No final do verão de 1954, um jovem psicólogo brilhante estava lendo o jornal quando seus olhos caíram sobre um título estranho na última página:

“Lake City será destruída por uma inundação do Grande Lago pouco antes do amanhecer, 21 de dezembro.”

A mensagem veio de uma dona de casa em um subúrbio de Chicago que tinha recebido, ela relatou, de seres superiores em outro planeta.

Foi precisamente o que Festinger estava esperando. Esta foi uma oportunidade para investigar uma pergunta simples, mas espinhosa que lhe tinha confundido durante anos: O que acontece quando as pessoas experimentam uma grave crise em suas convicções?

Esse fenômeno, Festinger descreve, é aquele que nenhum de nós está imune: a “Dissonância cognitiva”. Quando confrontamos realidade com as nossas convicções mais profundas, preferindo recalibrar a realidade do que alterar a nossa visão de mundo. Não só isso, nos tornamos ainda mais rígidos em nossas crenças do que antes.

Dissonância cognitiva

A maioria de nós estão mesmo dispostos a aceitar conselhos sobre como remover uma mancha de graxa ou cortar um pepino? Não, é quando as nossas ideias políticas, ideológicas ou religiosas estão em jogo é que nós somos mais teimosos. Nós tendemos a fincar o pé quando alguém desafia nossas opiniões sobre a punição criminal, sexo antes do casamento, ou o aquecimento global. Estas são ideias para que as pessoas tendem a se apegar, e que torna difícil deixá-los ir. Fazer isso afeta o nosso sentido de identidade e posição em grupos sociais – em nossas igrejas ou famílias ou círculos de amigos.

O Poder de uma Idéia

Comecei a me perguntar se novas ideias podem realmente mudar o mundo.

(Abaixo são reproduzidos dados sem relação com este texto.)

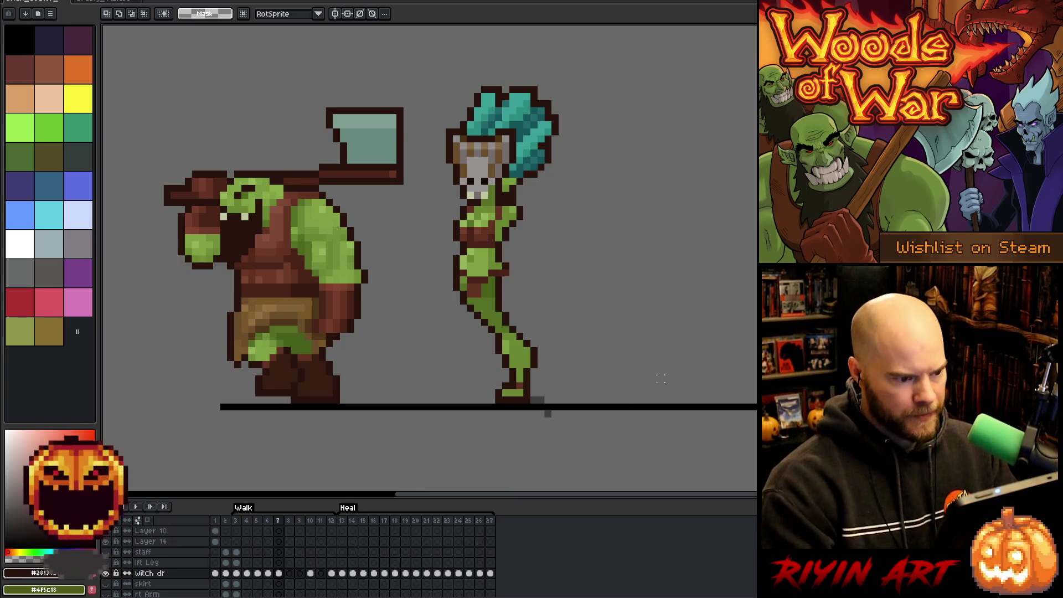
# Step: Play the walk animation to preview it, then return to the witch's frame 7 cel
pyautogui.press('Return')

Agora, a sua (muito razoável) resposta interna poderia ser: Não podem – as pessoas vão teimosamente ficar com as velhas ideias que eles são confortáveis. Mas, nós sabemos que as ideias mudam ao longo do tempo. A vanguarda de ontem é o senso comum de hoje.

A questão é: novas ideias não podem derrotar as antigos? a questão é como.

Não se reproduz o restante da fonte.